Extract to read
------------
Canada: Rule 22 Motions: No Discovery? No Problem!

Last Updated: March 21 2019
Article by Caitlin Mahoney

In Linda Trevors v. Anne Doucet, Lea Allard, Enterprise Rent-A-Car Canada Company, and Co-operators General Insurance,1 (hereinafter "Trevors v. Doucet") the moving party applied for summary judgment early in the proceeding. Discovery had not yet occurred. The applicants were successful on the motion despite allegations it was premature.


On May 16, 2015, a head on collision occurred between two rental vehicles both owned by Enterprise Rent-A-Car Canada Company ("ERAC") on Route 11, near Miramichi, New Brunswick. The defendant, Ann Doucet ("Doucet"), was operating a Nissan Altima and travelling south. The plaintiff, Linda Trevors ("Trevors"), was a passenger in the Nissan Altima. The other defendant, Lea Allard ("Allard") was operating a Dodge Journey and travelling north. The Dodge Journey crossed the center line of Route 11 and collided with the Nissan Altima in the southbound lane, Doucet's lane of travel (the "Accident"). The Plaintiff Trevors sued both the driver of the Nissan Altima, Doucet, and the driver of the Dodge Journey, Allard, as well as Trevor's own excess insurer.

Doucet and ERAC, in its capacity as Doucet's insurer (collectively "ERAC-Doucet"), brought a motion for summary judgment. ERAC-Doucet refused to attend discovery while the motion was pending.

The Decision

Trevors opposed the motion on the basis it was premature as discovery had not occurred.2 The court confirmed there was no requirement to have an examination of discovery before filing a Rule 22 motion. Justice Robichaud concluded:

"Rule 22 clearly does not require examination for discovery to be held prior to filing or hearing the motion. A motion can be filed as soon as the pleadings are closed. It is not improper to try to avoid costs associated with an examination for discovery if there is no genuine issue requiring a trial.3"

Justice Robichaud reiterated that it was "not improper" for a party to avoid the costs of discovery by filing a summary judgment motion if there was no genuine issue requiring a trial.

The court cautioned litigants against causing a "disadvantage" to a party by withholding important documents or information and by filing a summary judgment motion. Justice Robichaud outlined under such circumstances the court would allow cross-examination of a witness, and would grant an adjournment to allow for discovery of documents, for the preparation of expert evidence, or for discovery.4 Summary judgment is an early resolution tool but it cannot be used to thwart the discovery procedure.
------------
Recorded information

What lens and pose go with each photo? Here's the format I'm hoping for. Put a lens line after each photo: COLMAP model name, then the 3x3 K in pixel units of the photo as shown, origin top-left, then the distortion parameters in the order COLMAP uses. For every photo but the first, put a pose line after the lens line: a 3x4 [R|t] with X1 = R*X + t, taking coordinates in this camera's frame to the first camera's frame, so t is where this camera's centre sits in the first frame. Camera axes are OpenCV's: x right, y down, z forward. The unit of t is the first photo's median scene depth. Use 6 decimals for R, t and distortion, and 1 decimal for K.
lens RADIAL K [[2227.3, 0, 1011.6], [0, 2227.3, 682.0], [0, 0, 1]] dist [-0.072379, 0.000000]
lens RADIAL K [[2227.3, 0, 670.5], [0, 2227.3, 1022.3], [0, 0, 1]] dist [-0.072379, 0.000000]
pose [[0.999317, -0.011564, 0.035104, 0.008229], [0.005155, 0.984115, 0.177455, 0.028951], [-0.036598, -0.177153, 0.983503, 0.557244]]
------------
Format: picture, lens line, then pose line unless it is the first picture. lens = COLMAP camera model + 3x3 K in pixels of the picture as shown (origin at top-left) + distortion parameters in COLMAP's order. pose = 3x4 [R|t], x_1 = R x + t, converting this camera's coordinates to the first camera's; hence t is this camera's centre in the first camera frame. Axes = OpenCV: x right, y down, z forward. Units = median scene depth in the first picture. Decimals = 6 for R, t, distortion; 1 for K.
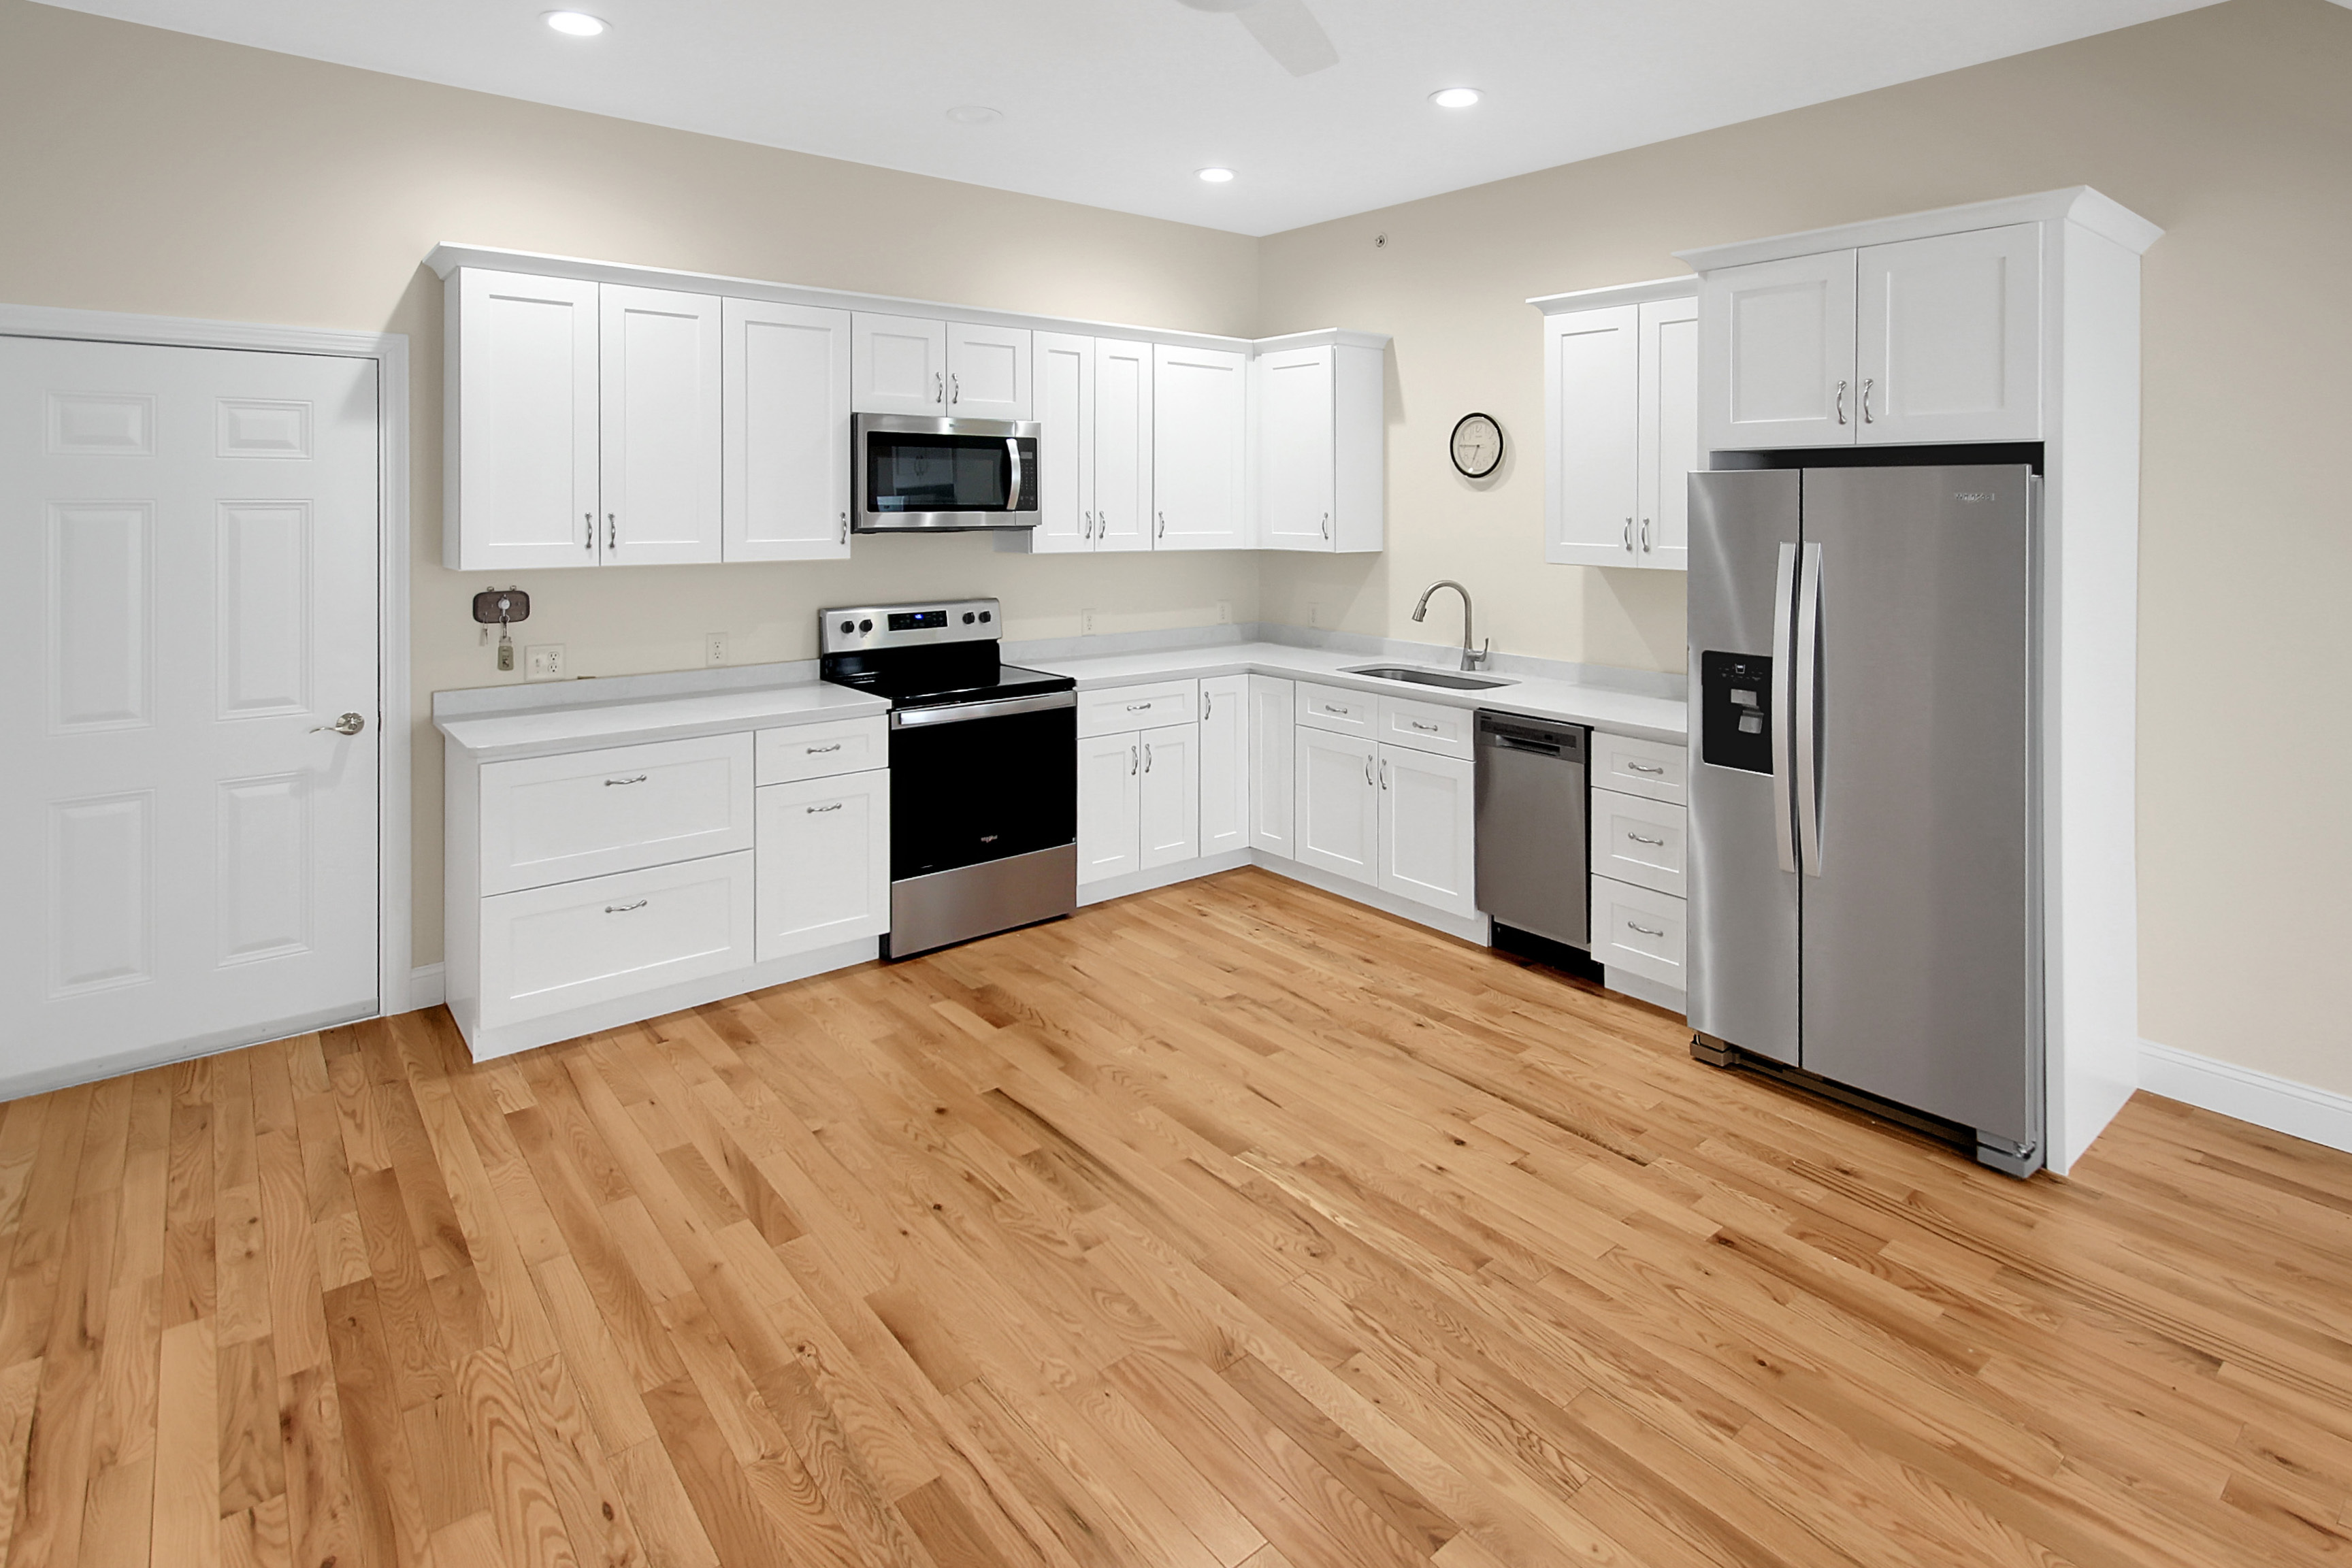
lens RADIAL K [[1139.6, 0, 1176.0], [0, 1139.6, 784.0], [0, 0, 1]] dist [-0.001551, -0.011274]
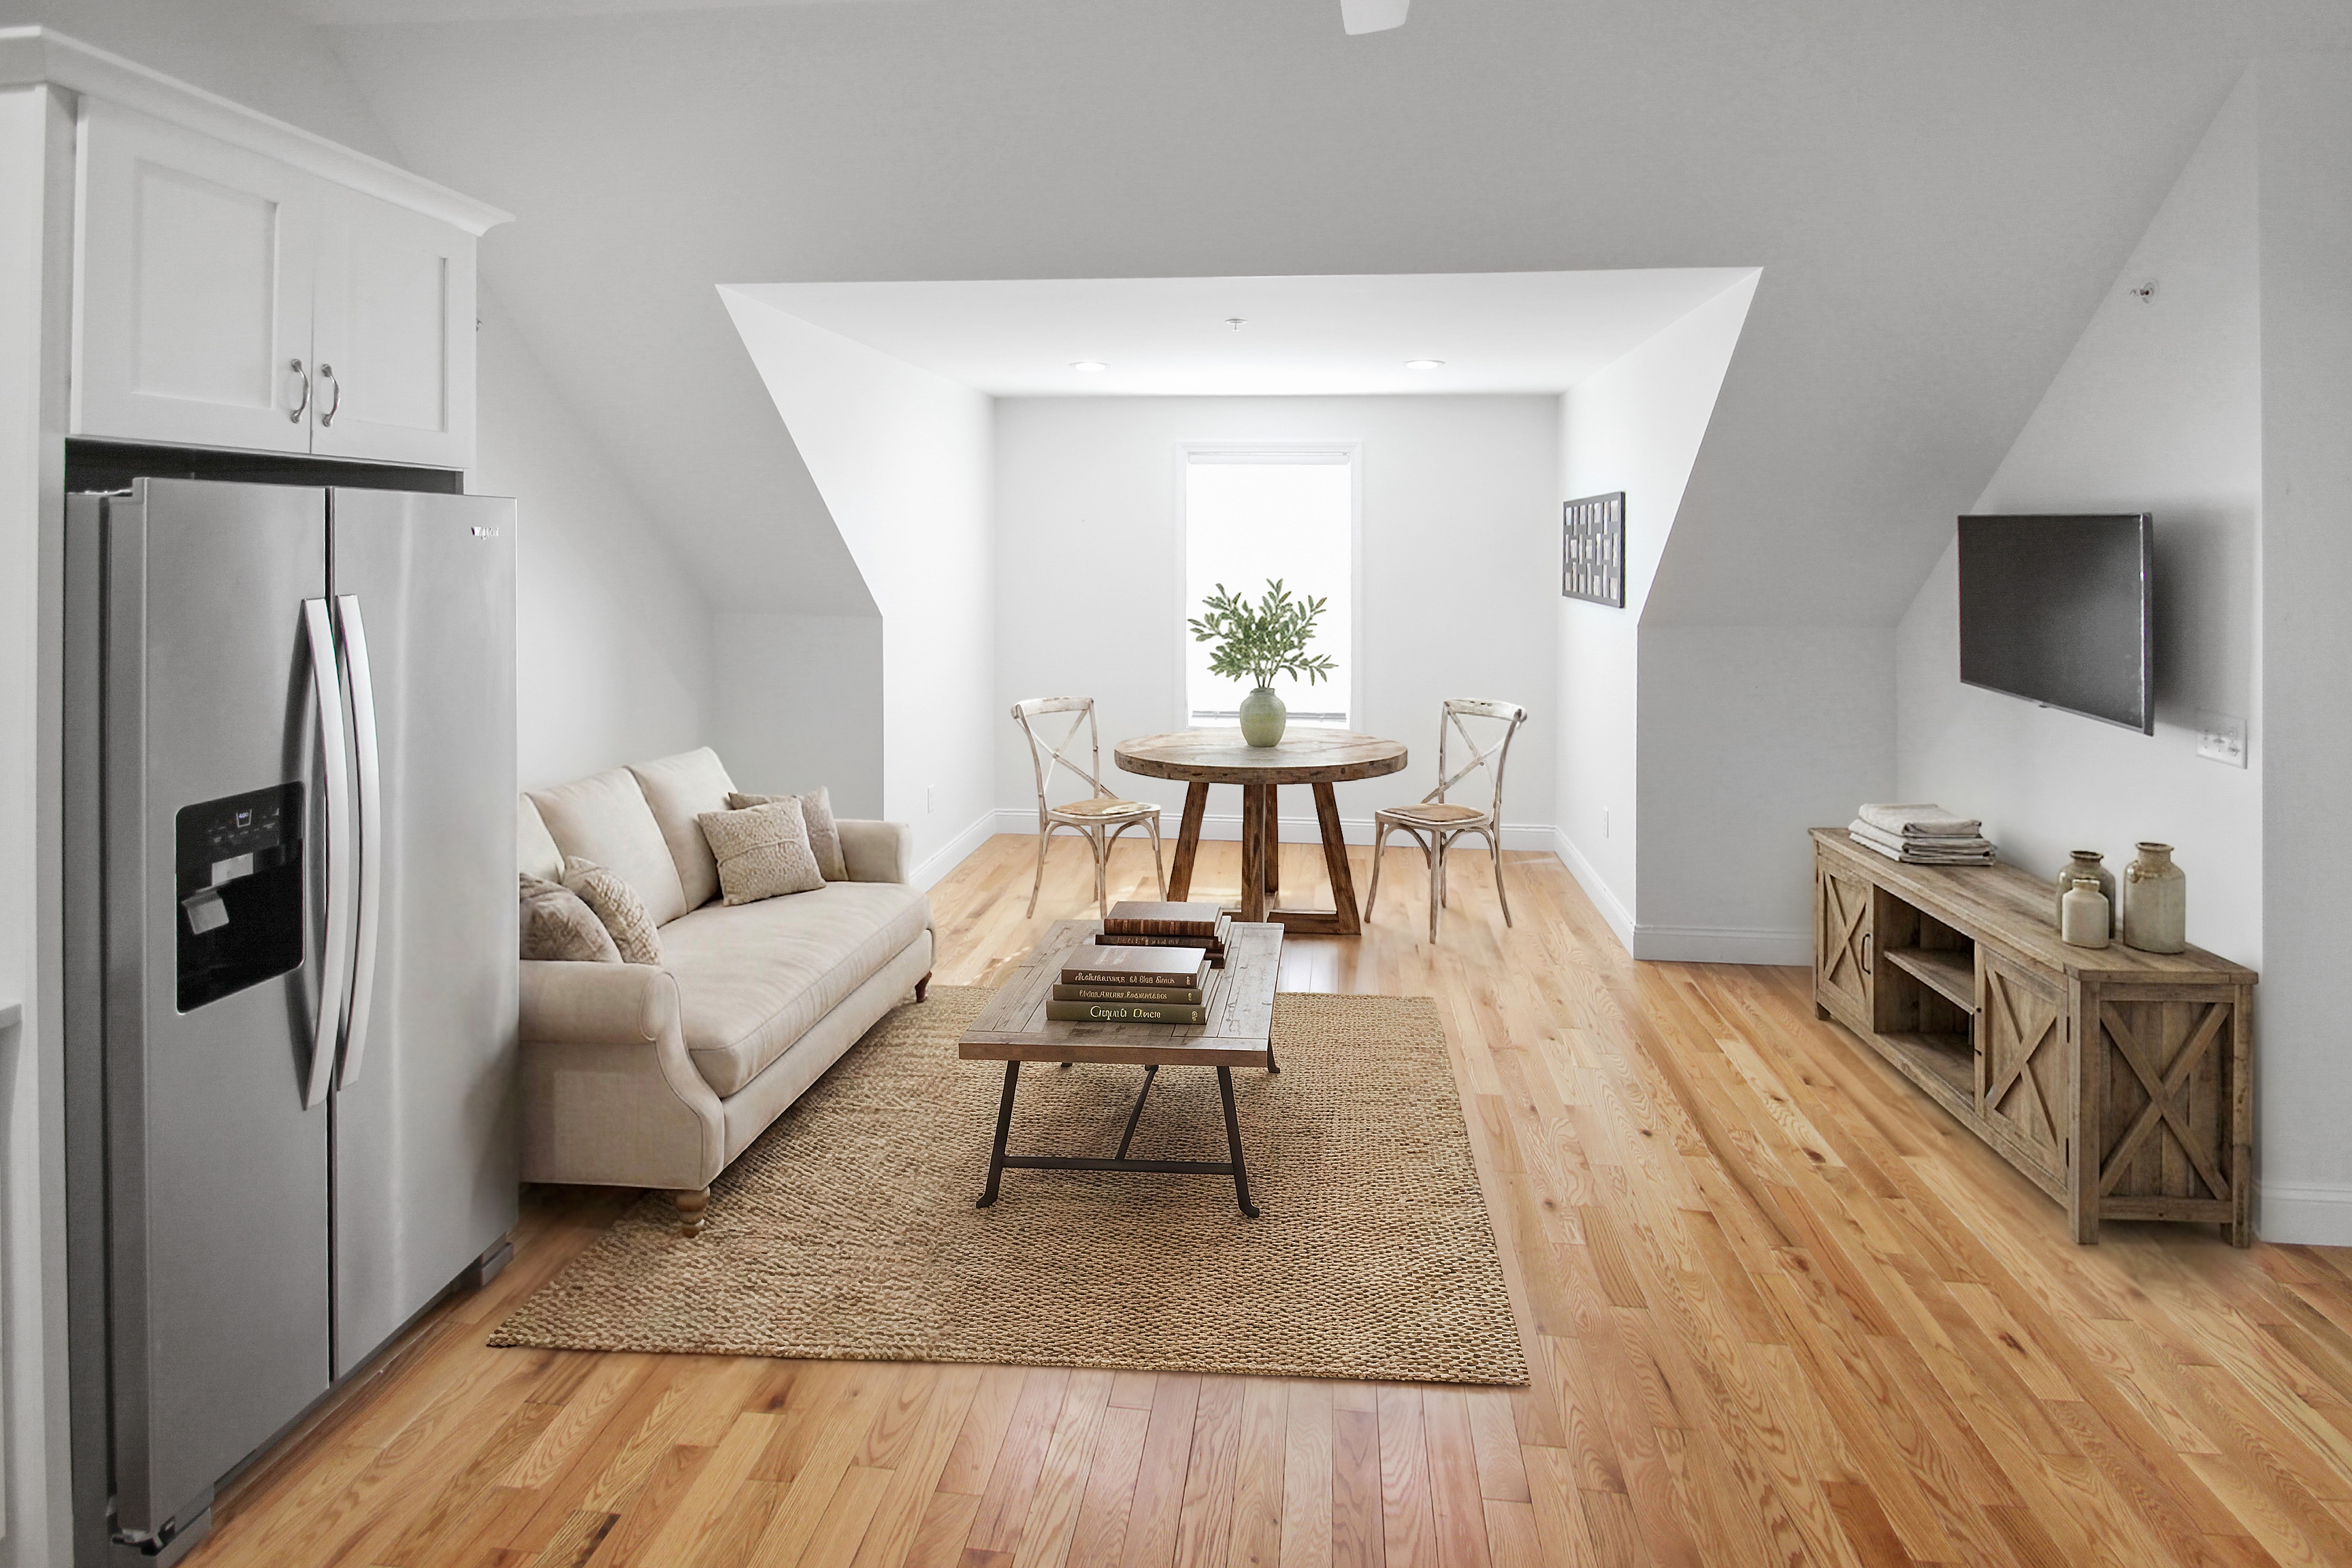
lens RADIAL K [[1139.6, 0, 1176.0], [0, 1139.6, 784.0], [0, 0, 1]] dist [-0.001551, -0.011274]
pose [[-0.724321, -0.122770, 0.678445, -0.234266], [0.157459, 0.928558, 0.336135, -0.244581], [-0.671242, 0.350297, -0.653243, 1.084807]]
------------
Exercise description
Please return the passage of the article on Rule 22 motions from "Canada: Rule 22" up to and including "it was premature.", copied word for word.

Task solution
Canada: Rule 22 Motions: No Discovery? No Problem!

Last Updated: March 21 2019
Article by Caitlin Mahoney

In Linda Trevors v. Anne Doucet, Lea Allard, Enterprise Rent-A-Car Canada Company, and Co-operators General Insurance,1 (hereinafter "Trevors v. Doucet") the moving party applied for summary judgment early in the proceeding. Discovery had not yet occurred. The applicants were successful on the motion despite allegations it was premature.